= New Brunswick Historical Society =

The New Brunswick Historical Society is a historical society based in Saint John, New Brunswick, Canada. Their mandate is specifically the research and documentation of the history of St. John County, New Brunswick and, to a lesser extent, Kings County, New Brunswick, although in the past few years this has extended to the whole province.

The society was founded in 1874, by Joseph Wilson Lawrence, a furniture maker of Saint John. The early society amassed a substantial library of titles and documents important to the province's history; most of it was destroyed in the Great Saint John Fire of 1877. Members of the society have included several published historians, notable public figures, and interested local citizens.
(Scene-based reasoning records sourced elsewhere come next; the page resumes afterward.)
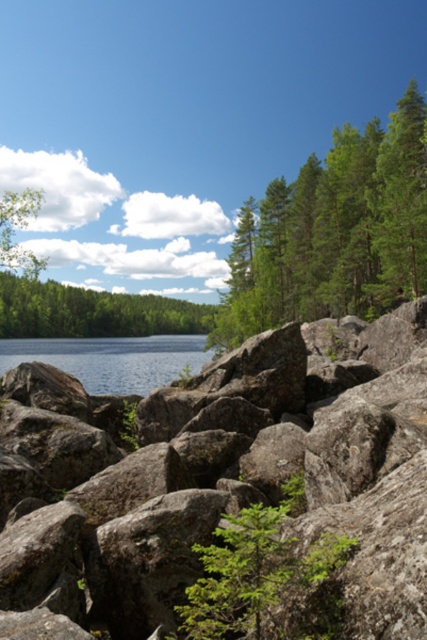
Question: Which point is closer to the camera taking this photo?

Choices:
 (A) (298, 301)
 (B) (110, 355)

Answer: (A)

Question: Can you confirm if gray rough boulder at center is positioned above green leafy tree at center?

Choices:
 (A) yes
 (B) no

Answer: (A)

Question: Does green leafy tree at center have a lesser width compared to blue water at center?

Choices:
 (A) yes
 (B) no

Answer: (A)

Question: Which point is closer to the camera?

Choices:
 (A) (117, 506)
 (B) (300, 620)
 (C) (157, 317)

Answer: (B)

Question: Which is farther from the green leafy tree at upper right?

Choices:
 (A) green leafy trees at center
 (B) green leafy tree at center
 (C) blue water at center
 (D) gray rough boulder at center

Answer: (A)

Question: Is gray rough boulder at center thinner than green leafy tree at center?

Choices:
 (A) no
 (B) yes

Answer: (A)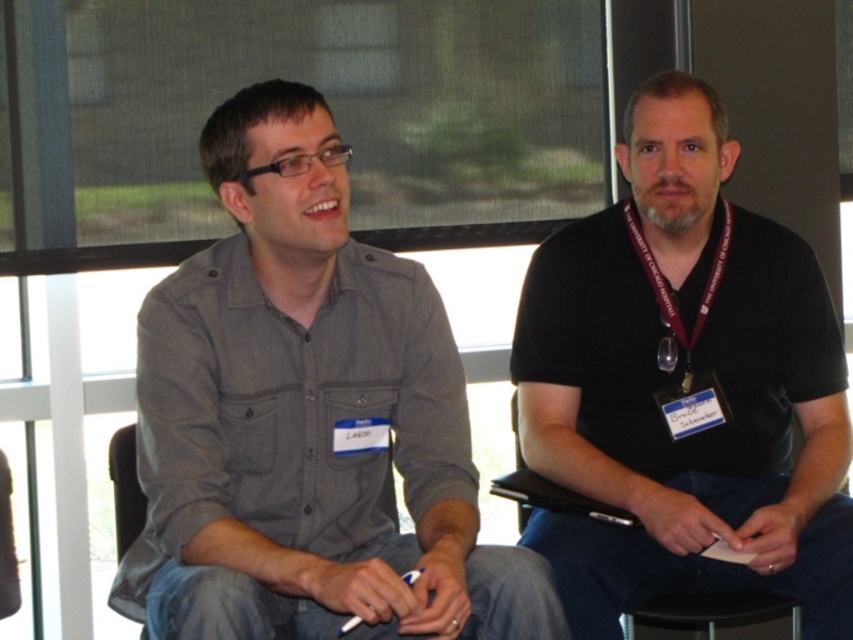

The society publishes a quarterly PDF distributed to its membership.

In 1960, the society acquired a property in uptown Saint John known as the Merritt House, which had been occupied by the Merritt family since 1810. Since the acquisition, the house has served as the headquarters of the society, as well as the Loyalist House museum, which attempts to recreate the Georgian-era home of an affluent Loyalist Saint John family.

The society hosts regular events, ranging from brief talks in and around Loyalist House to a comprehensive free series called the Speaker's Talks, held once a month in various locations from October to April. Many of those talks are recorded and posted on its YouTube channel. Its current president is Dr. Greg Marquis, Professor of History, UNB, Saint John.